Pero me pregunto a menudo por el distanciamiento. Quizá Serrat ha sido un autor vocacionalmente generacional y alguien nacido a principios de los 80 lo puede acompañar un rato, pero no todo el camino. Quizá, más simple, los discos publicados después del 75 no los escuché cuando era una esponja adolescente. Diría que la energía melódica y de los arreglos se difumina, pero quizá él se hartó de pulsar unas teclas determinadas y ya no perseguía canciones que saltaran a la yugular, como mínimo a mi yugular. O quizá he podido proyectarme mejor, de momento, en el coming of age de un chaval en el estertor del franquismo que en las impresiones de un señor de la edad de los que han tomado el poder en las primeras décadas de la democracia -que, encima, para alguien con una escritura tan ligada al presente, me parece un contexto mucho más escurridizo-. La dimensión latinoamericana de la segunda vida del personaje, de tan enorme que es y tan alejada del mundo que conozco, solo puedo observarla con ojos abiertos de par en par, comprenderla teóricamente y aplaudirla, pero no se me mete en la cocina de casa sin pedir permiso como su etapa anterior.

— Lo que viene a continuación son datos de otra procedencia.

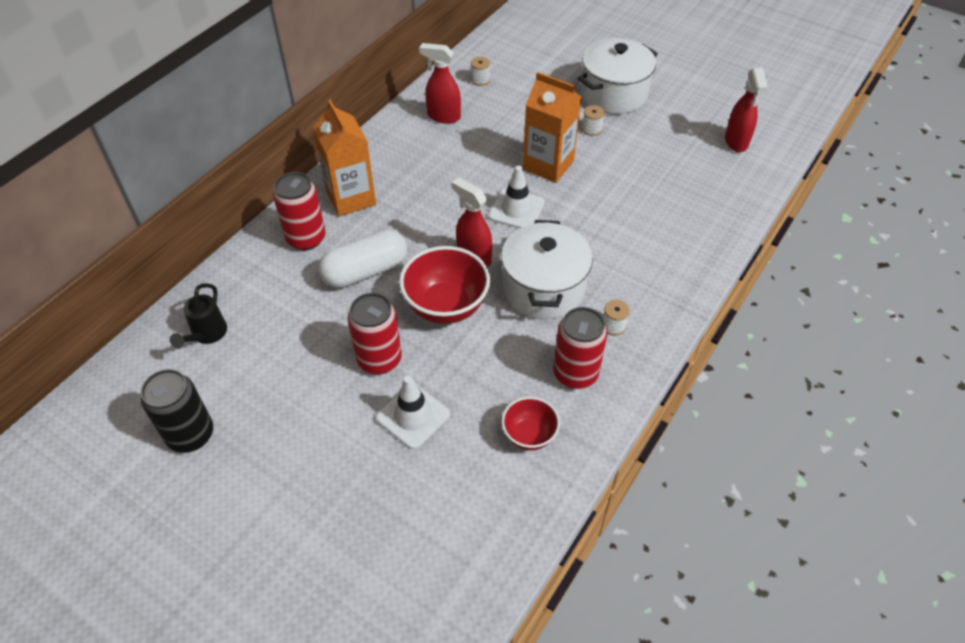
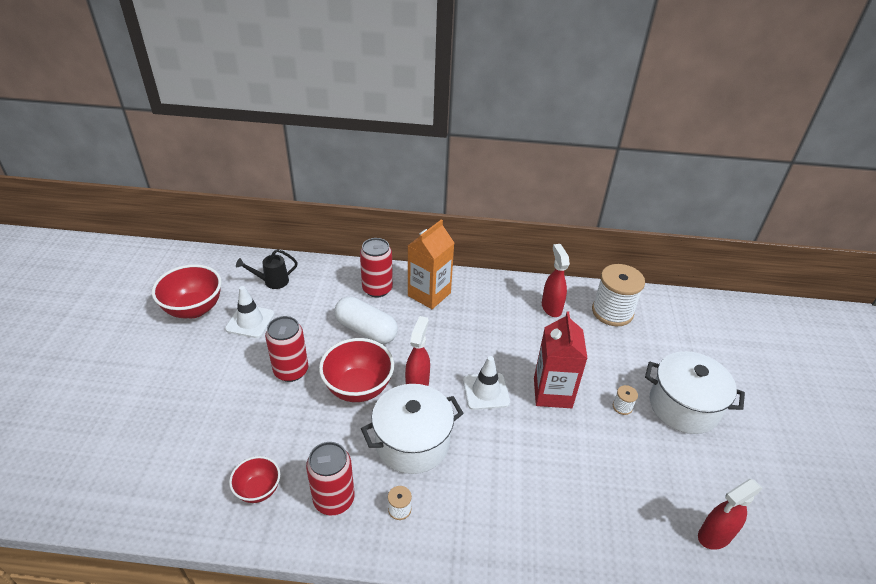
camera: 60 degrees right, 10 degrees down
(191, 435) = (194, 309): black can -> red bowl
(413, 416) = (249, 410): white traffic cone -> white traffic cone (250, 321)
(480, 80) = (612, 312): white spool -> white spool, size x2.40
(548, 165) = (552, 393): orange carton -> red carton

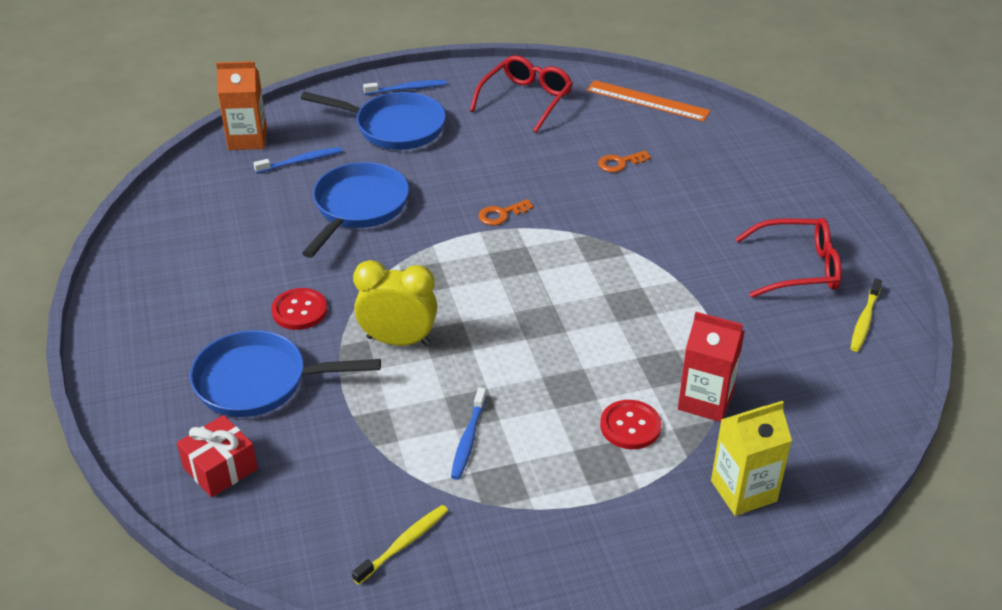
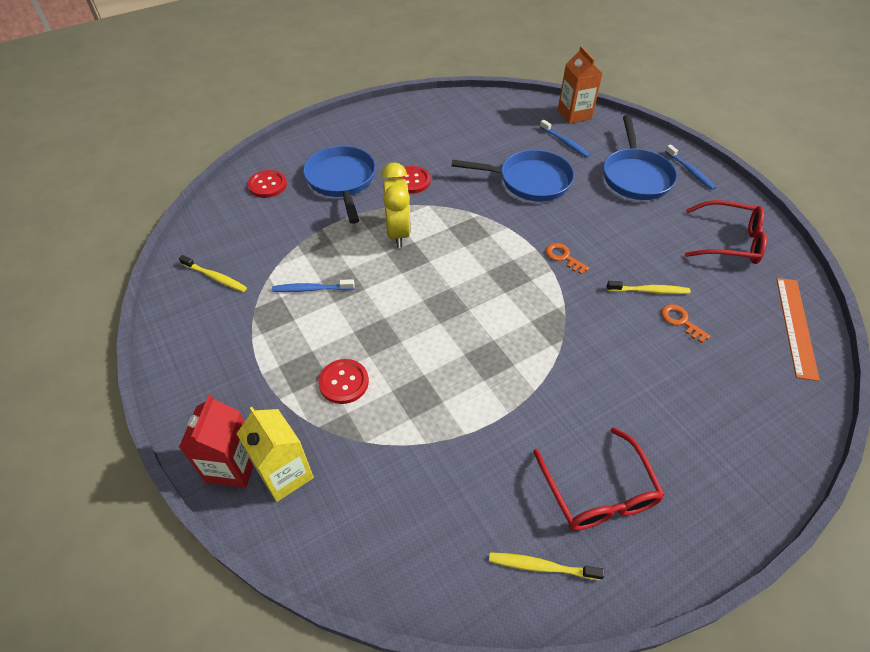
camera: 75 degrees right, 10 degrees up
(220, 468) = (267, 185): red gift -> red button
(573, 170) = (649, 291): none -> yellow toothbrush
(705, 400) = (385, 432): red carton -> red carton (232, 466)

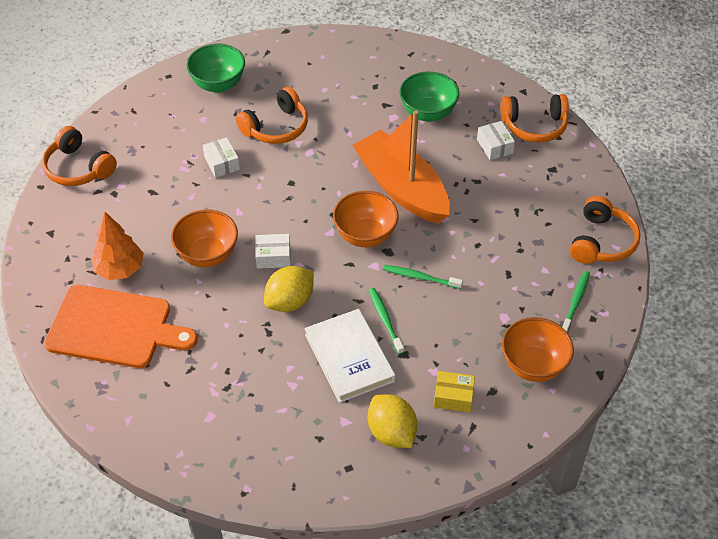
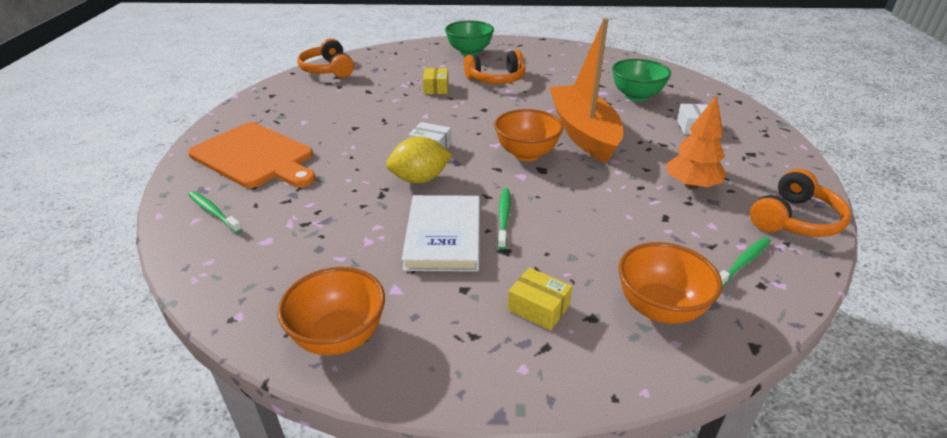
camera: 25 degrees right, 15 degrees down
(120, 269) = (298, 125): orange tree -> orange tree (691, 186)
(207, 255) = (375, 133): orange bowl -> orange bowl (339, 337)
(222, 163) = (436, 88): white box -> yellow box
(391, 433) = (440, 319): yellow lemon -> none
(420, 277) = (563, 195): green toothbrush -> green toothbrush (213, 212)
(534, 126) = (742, 123): orange headphones -> none

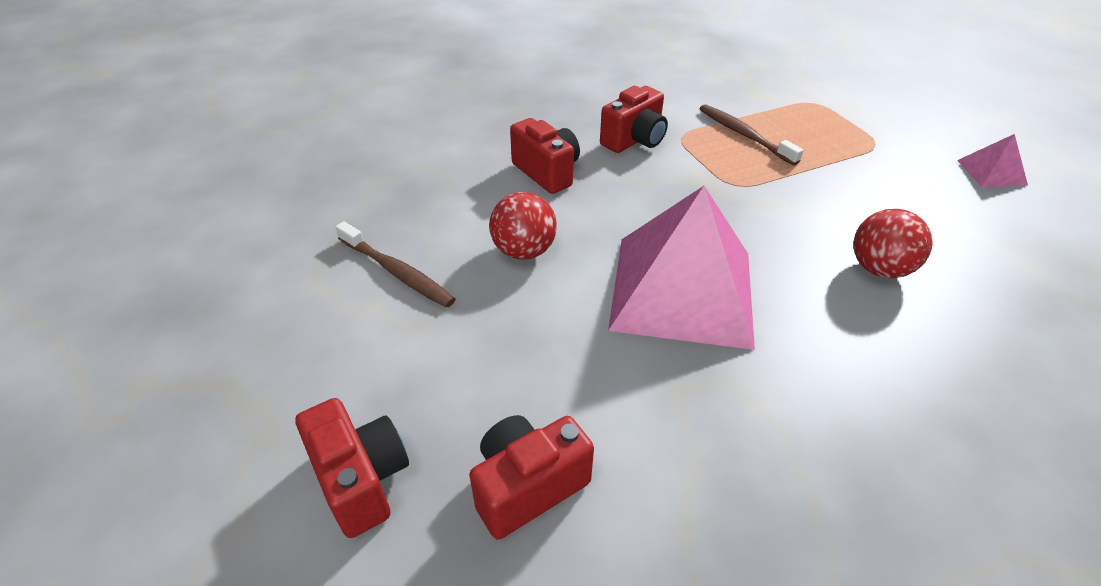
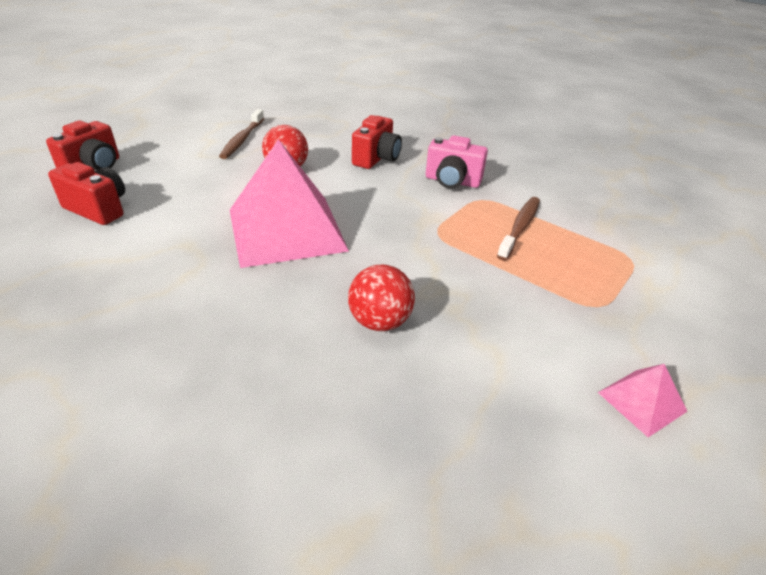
camera: 60 degrees right, 5 degrees down
(634, 140) = (452, 181): red camera -> pink camera

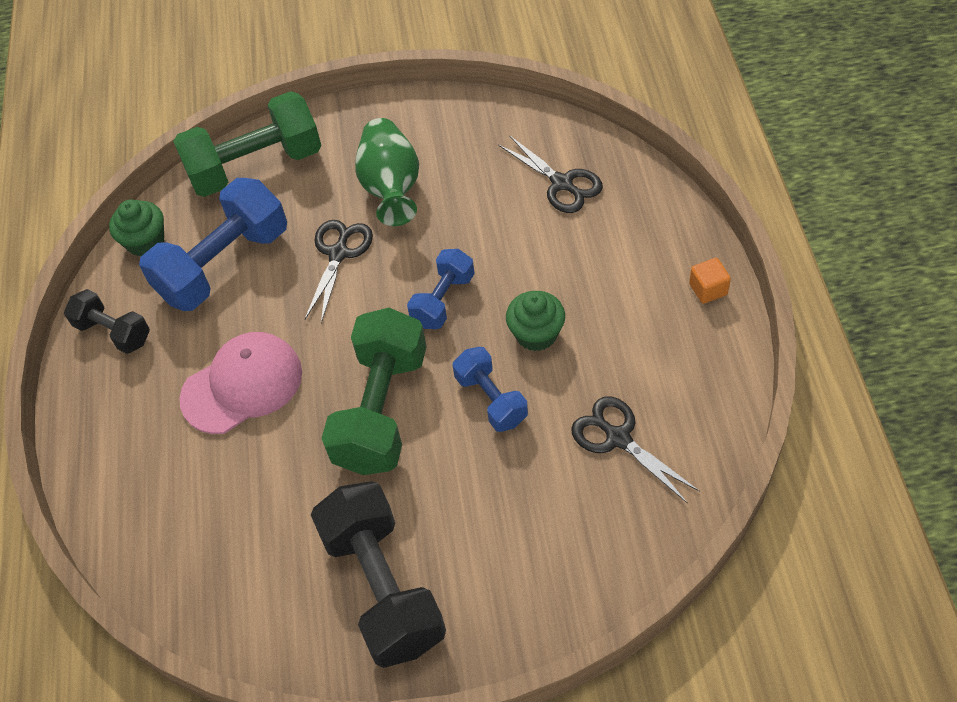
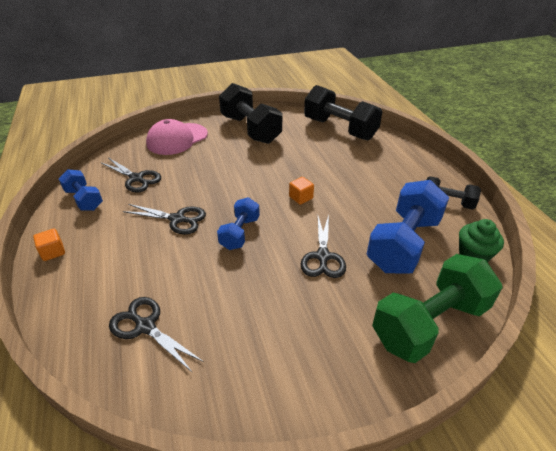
camera: 165 degrees right, 15 degrees down
(186, 566) = (340, 129): none -> black dumbbell
(242, 385) = (350, 185): pink cap -> pink cap (177, 139)
(335, 363) = (301, 197): none -> orange cube
(381, 410) = (267, 180): green dumbbell -> none
(391, 187) = (298, 312): green vase -> none
(491, 399) = (205, 188): blue dumbbell -> blue dumbbell (84, 199)
(536, 334) = (177, 219): green cupcake -> black scissors

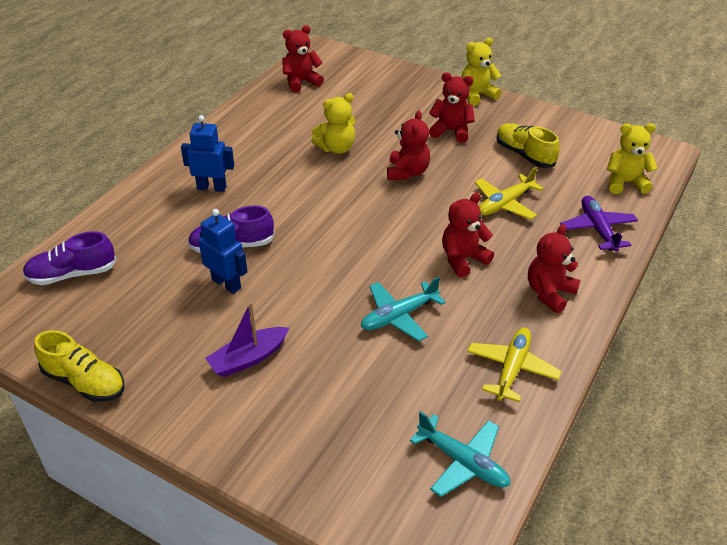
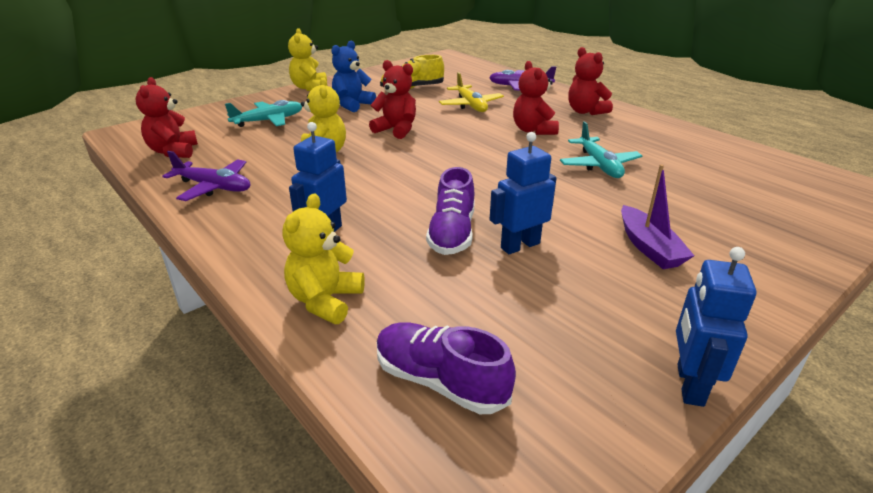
camera: 70 degrees left, 10 degrees down
(72, 274) = (440, 381): purple shoe -> purple shoe turned 120 degrees clockwise
(85, 382) = (689, 384): yellow shoe -> blue robot
(255, 120) = (214, 187): none -> purple plane
(451, 131) = (352, 105): red teddy bear -> blue teddy bear
(463, 462) = (771, 170): turquoise plane -> turquoise plane (269, 121)
(511, 368) = (667, 137): yellow plane -> none
(625, 183) = (473, 70): yellow teddy bear -> yellow teddy bear (325, 301)

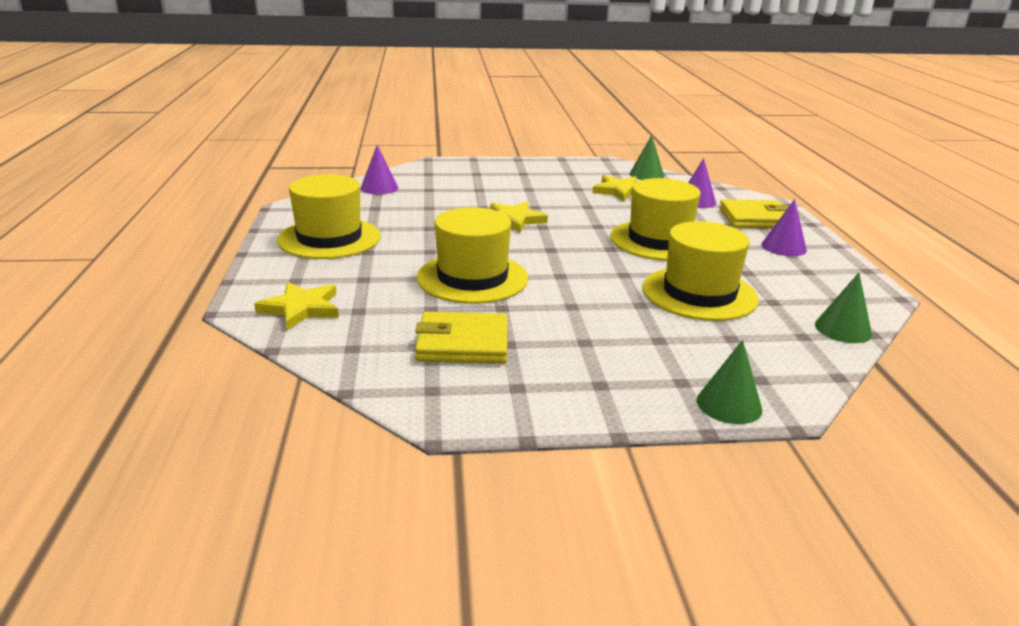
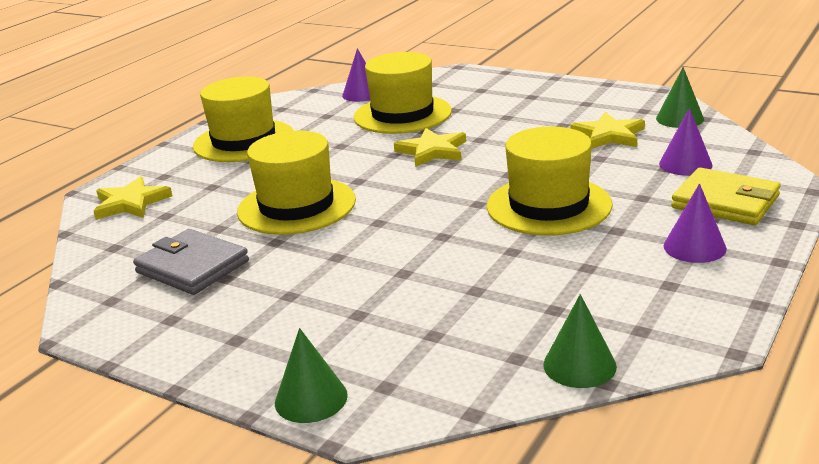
camera: 40 degrees right, 0 degrees up
(462, 343) = (192, 267): yellow wallet -> grey wallet
(699, 293) = (485, 277): yellow hat -> yellow hat (402, 114)

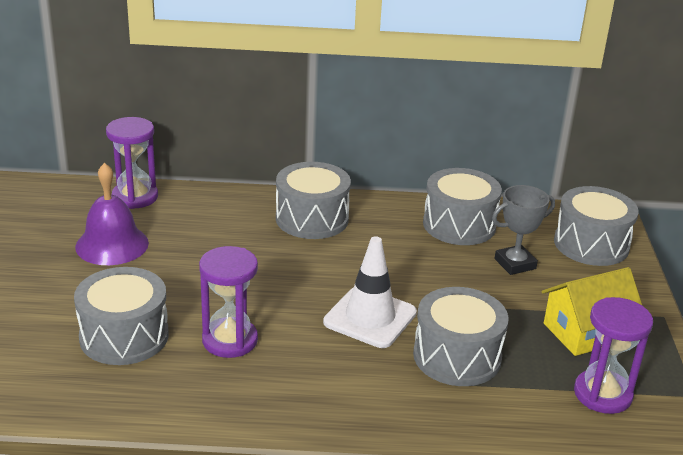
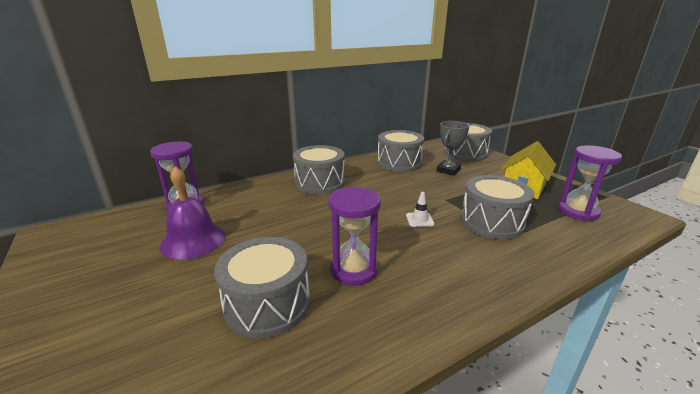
camera: 30 degrees left, 5 degrees down
(370, 317) = (419, 220): white traffic cone -> white traffic cone, size x0.46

El próximo miércoles Joan Manuel Serrat empieza en Nueva York una gira de despedida que vendrá con emociones fuertes, alegrías que serán tristezas y tristezas que serán alegrías, como las que a él le ha gustado capturar. No haría falta, pero digámoslo: saldrá del camerino del Beacon Theatre, se arreglará la americana y subirá al escenario para desplegar un cancionero que es una escuela indispensable para muchos compositores que hemos venido después, una pared maestra, tanto de una tradición escasa como la catalana, como de la castellana, tan robusta ella. Este no es un oficio que se adquiera trabajando un tiempo en el taller de un maestro artesano, durmiendo discretamente sobre un tablón de madera en la trastienda. Se aprende conversando con las canciones que te gustan. No nos conocemos, pero yo he charlado mucho con Serrat. Admirándole los aciertos, pero también cuestionándole decisiones, riendo porque tuvo mucha cara aquí, o cabreándome porque fue perezoso allí... Que bien que, con casi ochenta años, pueda ir cantando por medio mundo, despidiéndose de miles de ciudadanos que le agradecerán los servicios prestados. ¡Qué buena jubilación, con esta cantidad de trabajo a sus espaldas! Y cuando se apaguen las luces y todo el mundo se vaya a casa, porque, como pasa en Fiesta, al final todos nos marchamos a casa, él podrá volver a la suya sabiendo que esta gran obra que ha compuesto afortunadamente seguirá aquí, por si alguien está interesado. Para disfrutarla, sí, pero también para mirarla del derecho y del revés, para estrujarla, para sobreanalizarla; ¡para aprender, vaya!
Fuente: El País. Por Guillem Gisbert, cantante del grupo Manel.